- Born: July 2, 1901 Chicago, Illinois
- Died: November 11, 2002 (aged 101) Silver Lake, Los Angeles, California
- Citizenship: American
- Education: University of Chicago; Rush Medical College; University of California, Los Angeles;
- Awards: Recipient Research Award California Medical Association Honorary Award Southern California Psychiatric Society
- Scientific career
- Fields: Neurology; Psychology;

= Esther Somerfeld-Ziskind =

American neurologist and psychiatrist (1901–2002)

Esther Somerfeld-Ziskind (July 2, 1901 - November 11, 2002) was an American neurologist and psychiatrist. She conducted pioneering research into the use of insulin, lithium, and electroconvulsive therapy in the treatment of psychiatric disorders. She was the daughter of Czech and Romanian immigrants. She received her medical degree in Chicago, Illinois, and her Masters in Los Angeles, California. After marrying Eugene Ziskind, they opened their own practice. Somerfeld-Ziskind was later chair of the psychiatry department at Cedars-Sinai Medical Center.

==Early life and education==
Esther Somerfeld was born in 1901 in Chicago. She was the daughter of Russian and Romanian immigrants, Matilda and Emanuel Somerfeld, Esther worked her way through school during the 1920s as a secretary and as an editor for the Journal of the American Medical Association. While she planned to become a social worker, Somerfeld-Ziskind changed her mind to pursue pre-med at the University of Chicago. She received her medical degree at Rush Medical College in Chicago in 1925. That year, Somerfeld-Ziskind interned at Los Angeles County General Hospital and later completed a pediatric residency at Los Angeles Children's Hospital. She married Eugene Ziskind in 1928, whom she had met during her undergraduate studies at the University of Chicago. She left pediatrics and joined him on the path of specializing in neurology and psychiatry. In 1934, Somerfeld-Ziskind went on to earn her Masters of Arts in Psychology at the University of California at Los Angeles.

==Career and research==

She and her husband, Eugene Ziskind, started their own small psychiatric practice on Wilshire Boulevard in Los Angeles during the Depression. They only charged patients at half price, and often received payment in the form of gifts. They had some expertise in treating disorders with convulsions.

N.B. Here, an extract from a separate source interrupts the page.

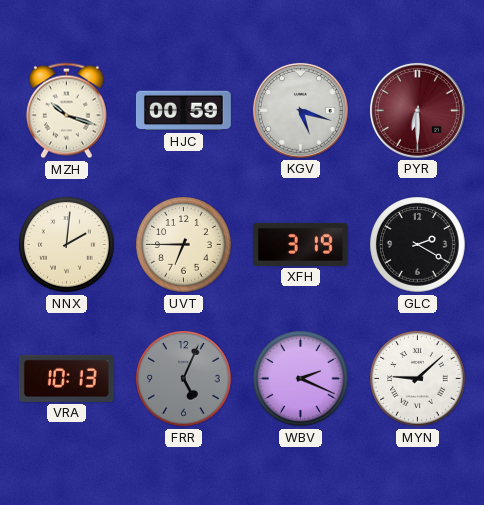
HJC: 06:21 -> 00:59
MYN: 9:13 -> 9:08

In 1938 they were using Metrazol to create convulsions in a patient with Parkinson's diseases which gave favourable results. This was remarkable as there were few ways of mitigating this disease, however Metrazol therapy was generally abandoned in 1941.

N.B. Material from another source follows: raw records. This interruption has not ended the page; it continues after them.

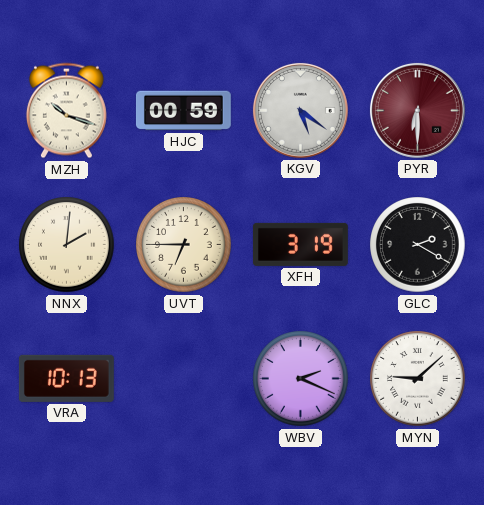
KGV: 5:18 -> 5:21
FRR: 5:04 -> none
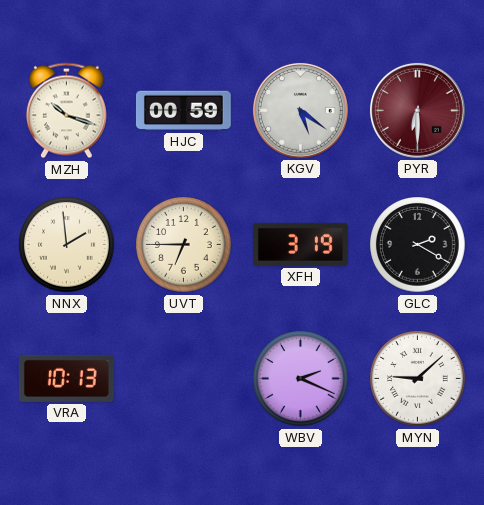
NNX: 2:01 -> 1:59
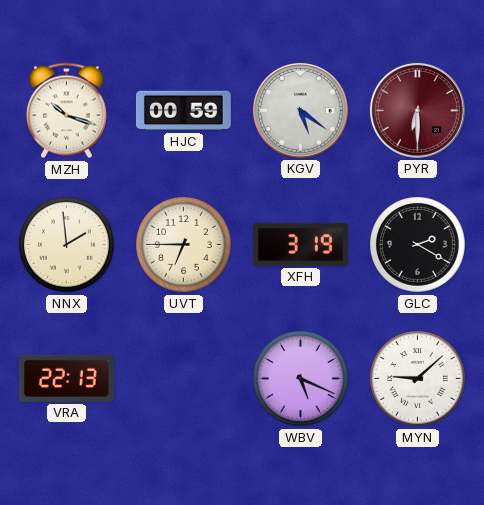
VRA: 10:13 -> 22:13
WBV: 2:19 -> 5:19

In 1953, she and her husband were cofounders along with Eugene's two brothers, social worker Louis Ziskind and attorney David Ziskind, of Gateways Hospital and Mental Health Center. (Gateways hospital was extant in 2015 and had 55 beds.) She also served as the chair of the psychiatry department at Cedars-Sinai Medical Center. Later in life, Somerfeld-Ziskind worked extensively as a faculty member of the medical school at the University of Southern California, teaching child psychiatry, group therapy, and psychopathology.

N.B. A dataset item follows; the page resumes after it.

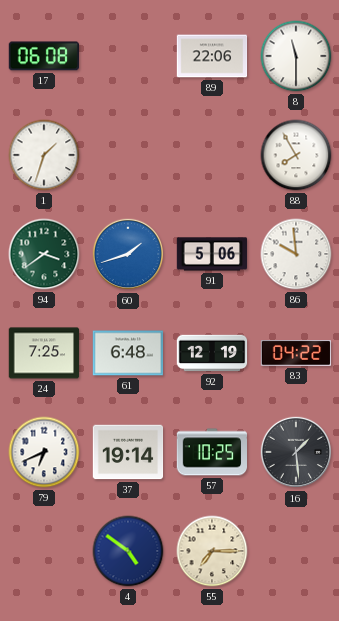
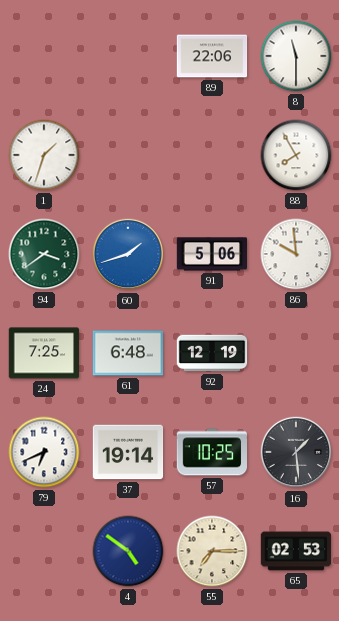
17: 06:08 -> none
83: 04:22 -> none
65: none -> 02:53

Throughout her career, Somerfeld-Ziskind and her husband worked together to research the use of insulin, lithium, and electroconvulsive therapy to treat psychiatric disorders. They published many research articles to esteemed journals such as American Journal of The Medical Sciences and the Journal of Nervous and Mental Disease. Some of these included:

- "Metrazol and Electric Convulsive Therapy of the Affective Psychoses"
- "Effect of Phenobarbital on the Mentality of Epileptic Patients"
- "Hydration Studies in Epilepsy"

==Awards==

In 1931, Somerfeld-Ziskind earned an award for her research article titled "Meningeal Allergy in Tuberculosis" by the California Medical Association.

She and her husband began lecture-discussion groups at the old Cedars of Lebanon Hospital, which were the first group therapy sessions in the city. In 1987, they received an Honorary Award for distinguished service by the Southern California Psychiatric Society in 1987.

==Personal life==

An accomplished classical pianist, Somerfeld-Ziskind owned two baby grands. She often hosted performances of eight-handed compositions that she played with friends. She was also an avid reader, and belonged to two book discussion clubs. Until the last year of her life, she wrote book reviews for the journal of the American Psychiatric Association, analyzing texts of 1,000 pages or more. While her husband of 65 years died in 1993, Somerfeld-Ziskind lived to be 101 years old. Up through her final year, she was still attending to patients at Los Angeles Children's Hospital, where she was remembered as "a legend". She died at her home in Silver Lake, Los Angeles, on November 11, 2002.